** PROVIDED RECORDS follows **

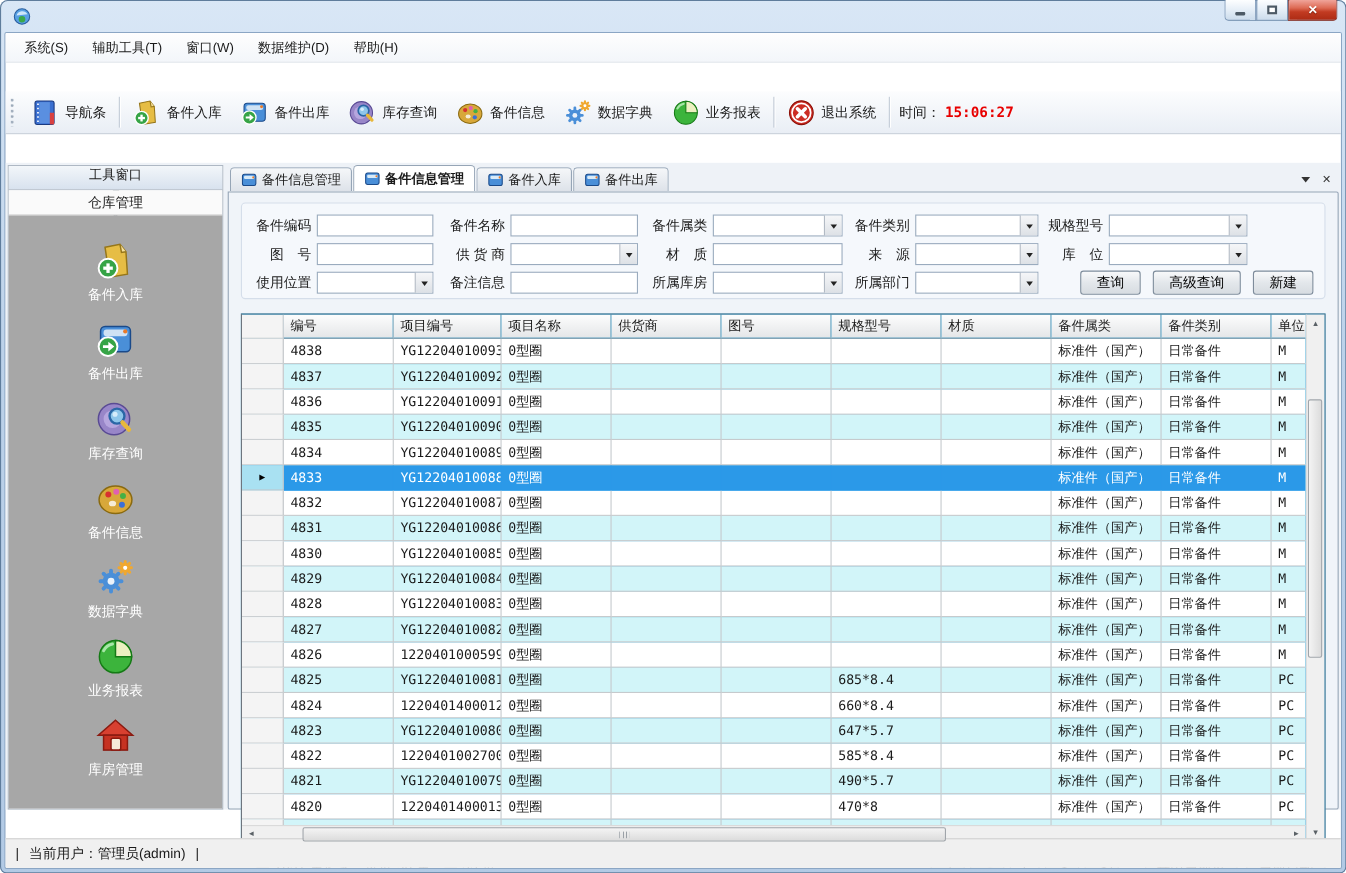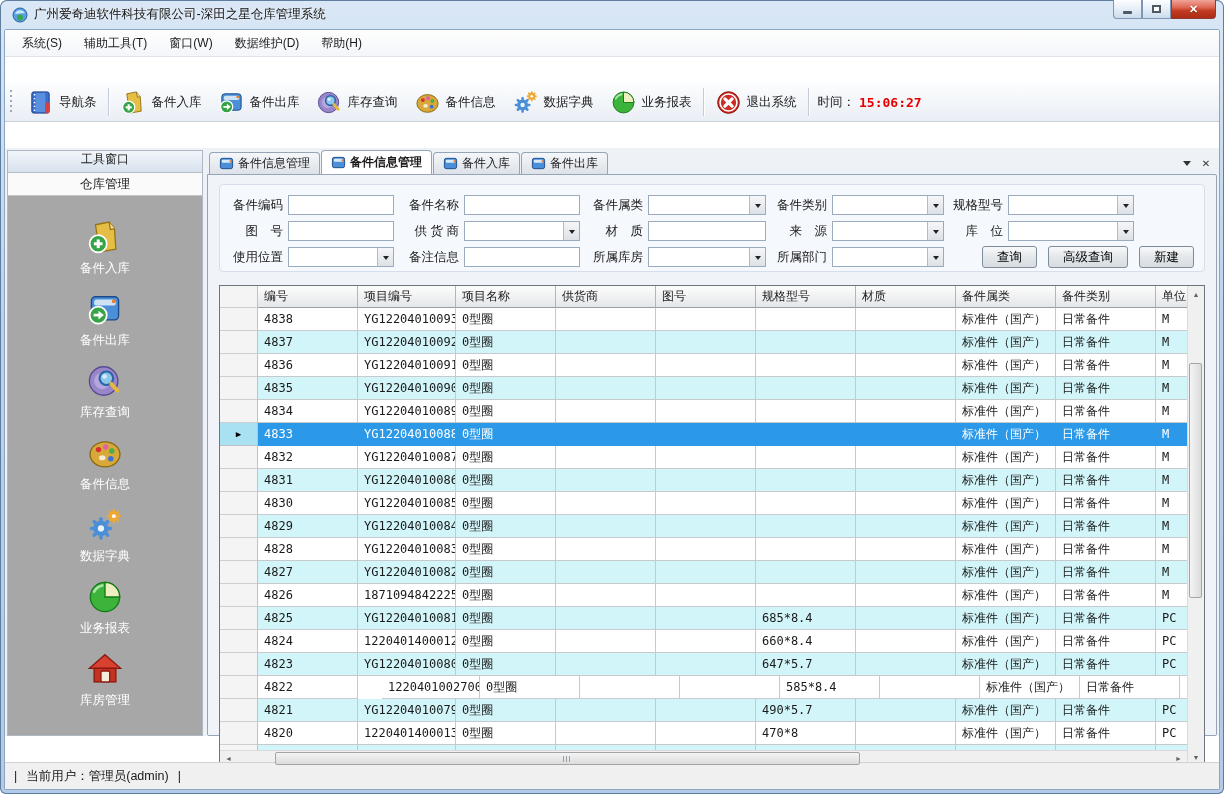--- a/index.html
+++ b/index.html
@@ -232,21 +232,20 @@
   </defs>
 </svg>
 
 <div class="window">
   <div class="titlebar">
     <span class="app-ico">
       <svg width="16" height="16">
           <use href="#i-app"></use>
         </svg>
     </span>
-    <span class="title-text">广州爱奇迪软件科技有限公司-深田之星仓库管理系统</span>
     <div class="win-controls">
       <div class="wbtn first">
           <span class="glyph-min"></span>
         </div>
       <div class="wbtn">
           <span class="glyph-max"></span>
         </div>
       <div class="wbtn close">
           <span>✕</span>
         </div>
@@ -672,21 +671,21 @@
                     <div class="gcell" style="width: 100px;"></div>
                     <div class="gcell" style="width: 100px;"></div>
                     <div class="gcell" style="width: 100px;"></div>
                     <div class="gcell" style="width: 100px;">标准件（国产）</div>
                     <div class="gcell" style="width: 100px;">日常备件</div>
                     <div class="gcell" style="width: 35px;">M</div>
                   </div>
                   <div class="grow">
                     <div class="gcell ind" style="width: 38px;"></div>
                     <div class="gcell" style="width: 100px;">4826</div>
-                    <div class="gcell" style="width: 98px;">1871094842225</div>
+                    <div class="gcell" style="width: 98px;">1220401000599</div>
                     <div class="gcell" style="width: 100px;">0型圈</div>
                     <div class="gcell" style="width: 100px;"></div>
                     <div class="gcell" style="width: 100px;"></div>
                     <div class="gcell" style="width: 100px;"></div>
                     <div class="gcell" style="width: 100px;"></div>
                     <div class="gcell" style="width: 100px;">标准件（国产）</div>
                     <div class="gcell" style="width: 100px;">日常备件</div>
                     <div class="gcell" style="width: 35px;">M</div>
                   </div>
                   <div class="grow alt">
@@ -724,21 +723,21 @@
                     <div class="gcell" style="width: 100px;"></div>
                     <div class="gcell" style="width: 100px;">647*5.7</div>
                     <div class="gcell" style="width: 100px;"></div>
                     <div class="gcell" style="width: 100px;">标准件（国产）</div>
                     <div class="gcell" style="width: 100px;">日常备件</div>
                     <div class="gcell" style="width: 35px;">PC</div>
                   </div>
                   <div class="grow">
                     <div class="gcell ind" style="width: 38px;"></div>
                     <div class="gcell" style="width: 100px;">4822</div>
-                    <div class="gcell" style="width: 98px; margin-left: 24px;">1220401002700</div>
+                    <div class="gcell" style="width: 98px;">1220401002700</div>
                     <div class="gcell" style="width: 100px;">0型圈</div>
                     <div class="gcell" style="width: 100px;"></div>
                     <div class="gcell" style="width: 100px;"></div>
                     <div class="gcell" style="width: 100px;">585*8.4</div>
                     <div class="gcell" style="width: 100px;"></div>
                     <div class="gcell" style="width: 100px;">标准件（国产）</div>
                     <div class="gcell" style="width: 100px;">日常备件</div>
                     <div class="gcell" style="width: 35px;">PC</div>
                   </div>
                   <div class="grow alt">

** End of PROVIDED RECORDS **

[WHAT IS BEING ASKED]
Lines from the entries that contain the word "wbtn" are what the answer must hold.

[SOLUTION FOR THIS EXERCISE]
       <div class="wbtn first">
       <div class="wbtn">
       <div class="wbtn close">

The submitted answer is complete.